Microsoft Research Pens Quill for Data Intensive Analysis
November 8, 2016 Ben Cotton
Collecting data is only useful to the extent that the data is analyzed. These days, human Internet usage is generating more data (particularly for advertising purposes) and Internet of Things devices are providing data about our homes, our cars, and our bodies.
Analyzing that data can become a challenge at scale. Streaming platforms work well with incoming data but aren’t designed for post hoc analysis. Traditional database management systems can perform complex queries against stored data, but cannot be put to real-time usage.
One proposal to address these challenges, called Quill, was developed by Badrish Chandramouli and colleagues at Microsoft Research. It is a distributed platform for analyzing large datasets. Building off of Microsoft’s Trill project, Quill is designed with several key features in mind: support for both streaming and post hoc analysis, rich data movement plans, temporal support, and scale from single-core to many-core in the cloud.
Quill can read data from files on disk or in memory. However, it can also accept a real-time stream constructor as input. This allows the same logic to work against both real-time and stored data with no additional modification.
Datasets in Quill are represented as a set of streamable shards. Shards can be distributed in a variety of ways, including round-robin, multicast, and broadcast. The multicast operation runs a user-provided lambda over the data and allows for complex operations like theta joins and matrix operations. The size of the worker pool can be expanded or reduced by using data movement actions to replicate the data to a differently-sized pool.

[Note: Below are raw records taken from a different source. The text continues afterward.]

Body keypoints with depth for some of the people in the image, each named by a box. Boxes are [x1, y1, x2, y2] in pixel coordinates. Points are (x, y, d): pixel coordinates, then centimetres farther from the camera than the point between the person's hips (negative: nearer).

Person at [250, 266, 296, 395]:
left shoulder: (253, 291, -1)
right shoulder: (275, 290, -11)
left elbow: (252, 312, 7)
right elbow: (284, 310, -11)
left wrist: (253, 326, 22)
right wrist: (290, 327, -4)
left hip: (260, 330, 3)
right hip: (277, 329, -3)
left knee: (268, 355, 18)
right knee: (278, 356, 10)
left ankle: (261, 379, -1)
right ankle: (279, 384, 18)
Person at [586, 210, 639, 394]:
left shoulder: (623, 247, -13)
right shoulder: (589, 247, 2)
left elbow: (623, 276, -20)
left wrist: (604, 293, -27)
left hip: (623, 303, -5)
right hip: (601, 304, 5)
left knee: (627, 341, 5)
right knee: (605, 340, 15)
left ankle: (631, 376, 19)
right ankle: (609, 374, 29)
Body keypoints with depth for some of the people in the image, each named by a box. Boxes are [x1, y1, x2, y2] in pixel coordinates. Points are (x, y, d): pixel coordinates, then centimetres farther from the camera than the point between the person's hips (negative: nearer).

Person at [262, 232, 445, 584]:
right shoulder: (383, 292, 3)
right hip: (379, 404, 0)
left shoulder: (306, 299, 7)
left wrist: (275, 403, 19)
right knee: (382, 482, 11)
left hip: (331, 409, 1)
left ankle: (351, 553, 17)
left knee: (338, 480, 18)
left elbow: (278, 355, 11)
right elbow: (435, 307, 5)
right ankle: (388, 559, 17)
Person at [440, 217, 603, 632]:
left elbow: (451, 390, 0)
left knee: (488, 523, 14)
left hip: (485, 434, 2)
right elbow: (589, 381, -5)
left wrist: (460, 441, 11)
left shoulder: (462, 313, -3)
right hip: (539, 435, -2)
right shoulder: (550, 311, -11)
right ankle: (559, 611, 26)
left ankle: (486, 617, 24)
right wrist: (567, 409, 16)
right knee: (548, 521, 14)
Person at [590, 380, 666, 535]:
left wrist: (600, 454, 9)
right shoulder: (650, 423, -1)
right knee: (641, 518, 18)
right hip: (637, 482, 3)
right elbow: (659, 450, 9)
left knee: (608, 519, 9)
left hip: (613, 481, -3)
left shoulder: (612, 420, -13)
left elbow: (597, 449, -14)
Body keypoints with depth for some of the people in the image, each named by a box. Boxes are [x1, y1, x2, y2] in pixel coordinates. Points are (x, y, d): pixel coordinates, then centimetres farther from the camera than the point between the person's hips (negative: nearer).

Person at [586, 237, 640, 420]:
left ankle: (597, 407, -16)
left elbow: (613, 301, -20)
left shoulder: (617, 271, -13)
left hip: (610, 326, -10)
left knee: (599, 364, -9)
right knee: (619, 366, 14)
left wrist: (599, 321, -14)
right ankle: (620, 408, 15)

Because Quill is built on Trill, it can take advantage of the latter’s temporal support. The paper uses an advertising platform data set as the running example, which is an excellent fit for temporal analysis. The native temporal support sets Quill apart from many other distributed analytics platforms such as map-reduce, Hive, and Spark.
The cloud support may be the most compelling aspect of Quill. Creation and destruction of clusters within a Quill workflow are single statements. Not only is Quill distributed, but it is decentralized by design. With a masterless architecture, Quill is robust against failure. The client can disconnect and active queries will continue to execute on worker nodes. Quill uses Microsoft Azure features such as Azure Table storage and Azure Queues to reduce failure points and improve scalability. Benchmark tests showed nearly linear throughput improvement up to the largest cluster size of 40 nodes. The same benchmark with using identical cloud instances running Spark showed a near-constant performance regardless of cluster size. For the 40-node cluster, the query benchmark was six times faster with Quill compared to Spark.

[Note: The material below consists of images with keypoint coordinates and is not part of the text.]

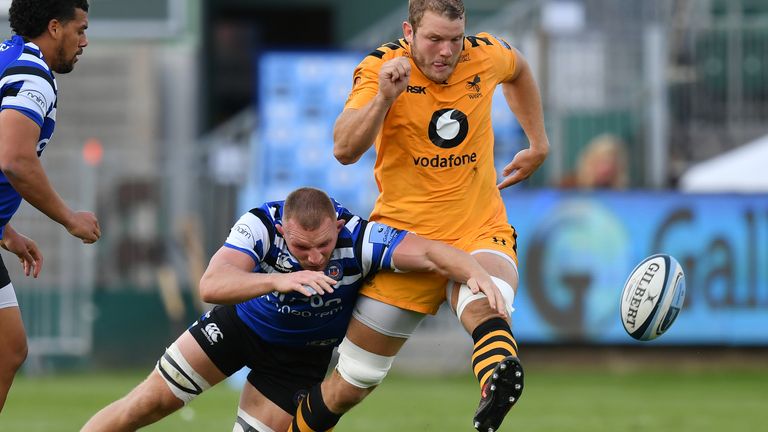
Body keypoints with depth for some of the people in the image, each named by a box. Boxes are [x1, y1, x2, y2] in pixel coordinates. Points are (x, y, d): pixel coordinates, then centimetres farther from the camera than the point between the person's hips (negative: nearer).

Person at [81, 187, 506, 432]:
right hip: (239, 322, 0)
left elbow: (429, 252, -45)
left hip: (301, 354, 0)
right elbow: (210, 286, -47)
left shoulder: (359, 239, -35)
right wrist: (280, 281, -61)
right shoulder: (260, 225, -35)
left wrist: (476, 273, -65)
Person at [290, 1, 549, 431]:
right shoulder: (380, 68, -9)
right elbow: (345, 150, -23)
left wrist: (538, 145, 26)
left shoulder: (486, 55, 0)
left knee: (484, 308, -38)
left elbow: (519, 69, 27)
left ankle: (497, 389, -68)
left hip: (480, 230, 0)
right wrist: (384, 97, -37)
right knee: (349, 386, 5)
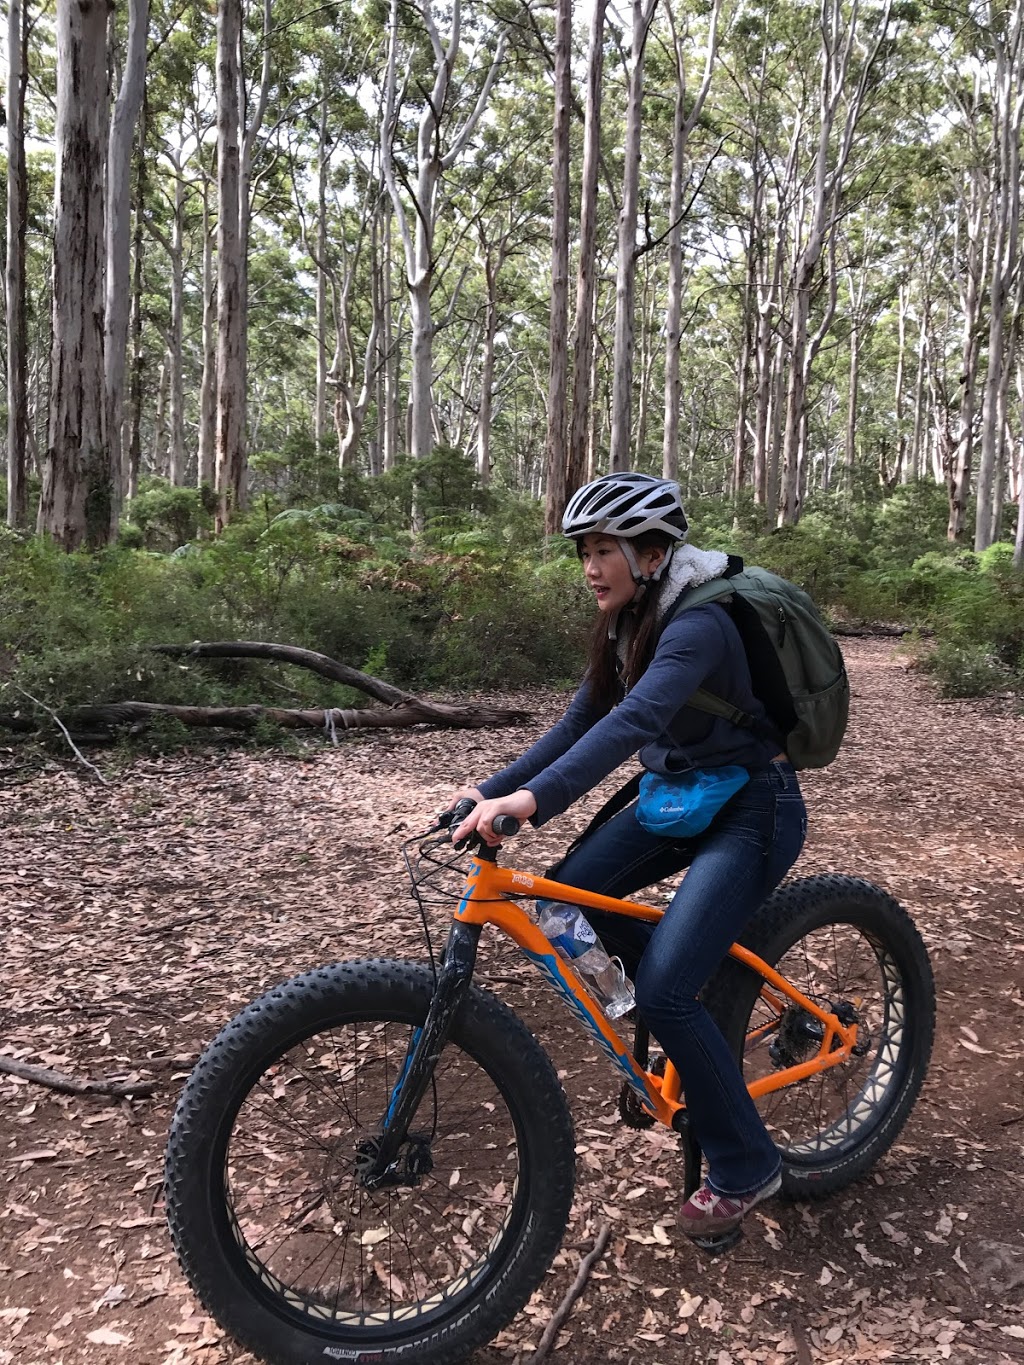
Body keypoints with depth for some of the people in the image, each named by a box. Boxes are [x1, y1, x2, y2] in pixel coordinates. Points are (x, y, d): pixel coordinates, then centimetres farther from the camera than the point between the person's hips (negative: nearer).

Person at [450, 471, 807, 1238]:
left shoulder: (696, 625, -25)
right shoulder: (627, 624, 2)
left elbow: (636, 719, -42)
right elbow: (581, 723, 3)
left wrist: (533, 798, -53)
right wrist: (493, 791, -6)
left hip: (753, 809, -8)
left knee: (664, 990, -16)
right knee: (569, 891, -2)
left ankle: (746, 1170, 7)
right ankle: (698, 1003, 22)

Performance improvements are even more pronounced when performing temporal queries. Using a hopping window query, Quill had approximately 12 times better throughput than Spark using a window slide of 1 day and a window size of 1 week. At 1 hour/1 week, Quill’s performance was approximately the same, but Spark’s had decreased, resulting in a 120 time better throughput for Quill. Quill’s performance halved moving to a 1 second/1 week window, but Spark was not able to complete that benchmark test.
Quill appears to still be in the early development stages. The authors note in the paper that real-time queries will need to have fault-tolerance added in future work. Quill is currently only a .NET library, but providing libraries for other languages used in analytics (for example, Python and R) will add considerable value. The cloud features are not well-described, but it appears that production users would benefit from additional flexibility in configuration. And of course, if the cloud management grows to include Amazon Web Services in addition to Microsoft Azure, that will open up this platform to a broader audience.
Despite these few shortcomings, it is clear that Quill represents a potentially valuable approach to analyzing data in a variety of settings. As the big data field continues to mature, Quill can become a major player in the space if a community can develop around it.